In LTE, the Handover mechanism is only available when the terminal is in the CONNECTED state. In the IDLE state, the terminal is free to move within the tracking area and so follows a less rigorous Cell Reselection mobility mechanism.
The Handover mechanism in LTE is managed by the network. That is, the network side determines, based on measurement data received from the user equipment, which destination cell and associated destination base station the user equipment should connect to as it moves out of range of the serving base station. From the point of view of the terminal in a Handover, the destination base station is often referred to as the target base station, while the serving base station the terminal is moving away from is referred to as the source base station.
In general, the Handover sequence involves the source base station or node initially deciding that a handover should occur, and to which target base station. The source base station then prepares the target base station for the handover by providing relevant connection information associated with the specific user equipment. Once prepared, the target base station acknowledges this to the source base station, and the source base station commands the user equipment to handover to the target base station. In response, the user equipment detaches from the source base station, and synchronises to the designated new target cell.
If a failure occurs in the mobility mechanism in the CONNECTED state, the terminal can lose its tight allocation to a serving base station. In this situation, there is a risk that the terminal may have to return to the IDLE state with an associated disruption to the data connections and potential data loss. This disruption of the connection to the source base station may be the result of a Radio Link Failure (RLF).
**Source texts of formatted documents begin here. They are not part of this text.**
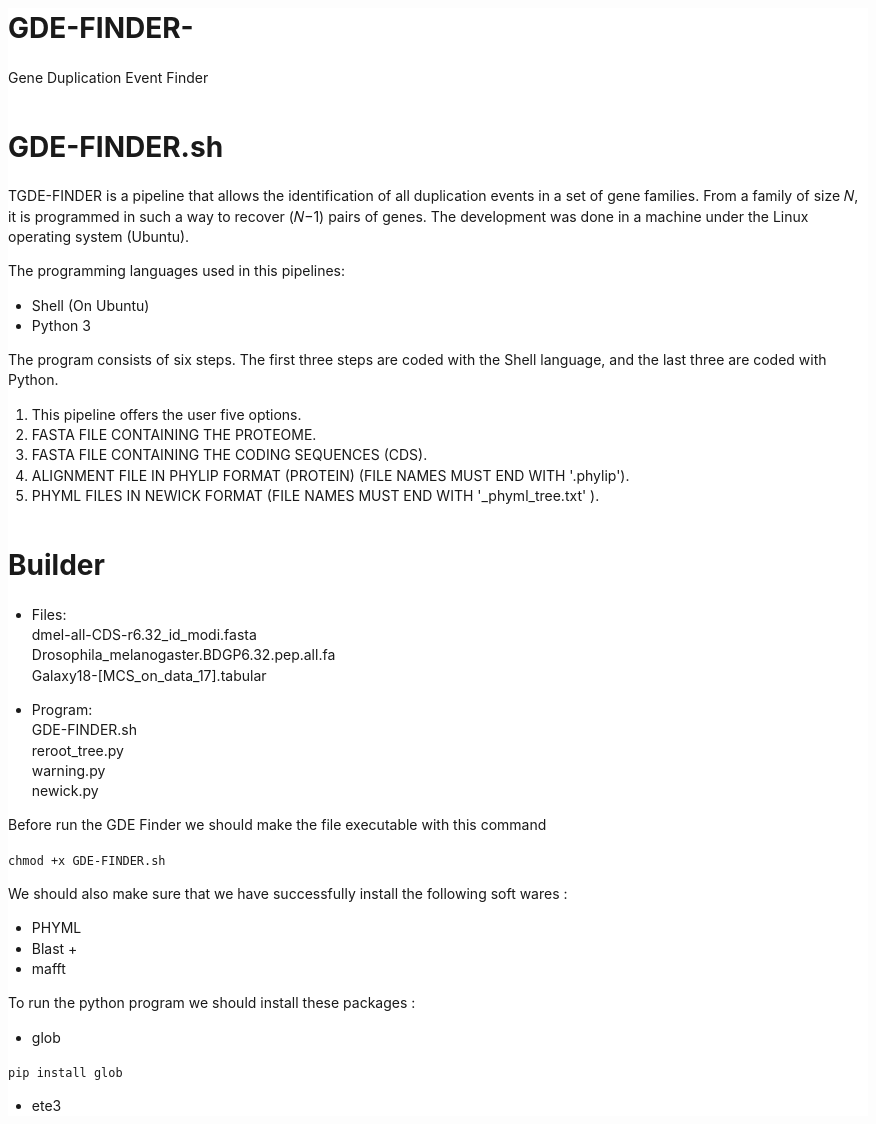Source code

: # GDE-FINDER-
Gene Duplication Event Finder 



# GDE-FINDER.sh  

TGDE-FINDER is a pipeline that allows the identification of all duplication events in a set of gene families. From a family of size 𝑁, it is programmed in such a way to recover (𝑁−1) pairs of genes. The development was done in a machine under the Linux operating system (Ubuntu).

The programming languages used in this pipelines:
- Shell (On Ubuntu)
- Python 3

The program consists of six steps. The first three steps are coded with the Shell language, and the last three are coded with Python.

1. This pipeline offers the user five options.
2. FASTA FILE CONTAINING THE PROTEOME. 
3. FASTA FILE CONTAINING THE CODING SEQUENCES (CDS).
4. ALIGNMENT FILE IN PHYLIP FORMAT (PROTEIN) (FILE NAMES MUST END WITH '.phylip').
5. PHYML FILES IN NEWICK FORMAT (FILE NAMES MUST END WITH '_phyml_tree.txt' ).


# Builder 

- Files:  
dmel-all-CDS-r6.32_id_modi.fasta  
Drosophila_melanogaster.BDGP6.32.pep.all.fa  
Galaxy18-[MCS_on_data_17].tabular  

- Program:  
GDE-FINDER.sh  
reroot_tree.py  
warning.py  
newick.py



Before run the GDE Finder we should make the file executable with this command 

```
chmod +x GDE-FINDER.sh
```
We should also make sure that we have successfully install the following soft wares :

- PHYML 
- Blast +
- mafft 


To run the python program we should install these packages :

- glob
```
pip install glob
```
- ete3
In order to improve the robustness of the terminal CONNECTED state, the LTE system prescribes a second mobility mechanism known as Re-establishment. Re-establishment is designed to maintain the CONNECTED state, and avoid unintended returns to the IDLE state. The Re-establishment mechanism is used to recover from several error situations in which the network failed to execute a handover in time. The Re-establishment mechanism allows a user equipment that has lost its connection with a serving base station (and has not been commanded to Handover) to reconnect to a potential target base station. A precondition for the Re-establishment to be successful is that the target base station is aware of the connection settings from the previously disrupted connection i.e. the target base station has information on the so-called UE context.
However, if there is an error in the Handover mechanism, then there is a high likelihood that the target base station will not be prepared, and will not have the relevant up-to-date connection information for the terminal to recover while in the CONNECTED state. This limits the effectiveness of the Re-establishment mechanism.
One conceivable solution to this limitation is to prepare one or more neighbouring base stations in anticipation of any potential radio link failure. However, this is difficult to achieve without creating significant additional signalling within the E-UTRAN. The number of base stations that would need to be prepared could be significant depending on the size and topography of the cells, and those base stations that are prepared are likely to need constant updating to ensure the UE context information is up-to-date.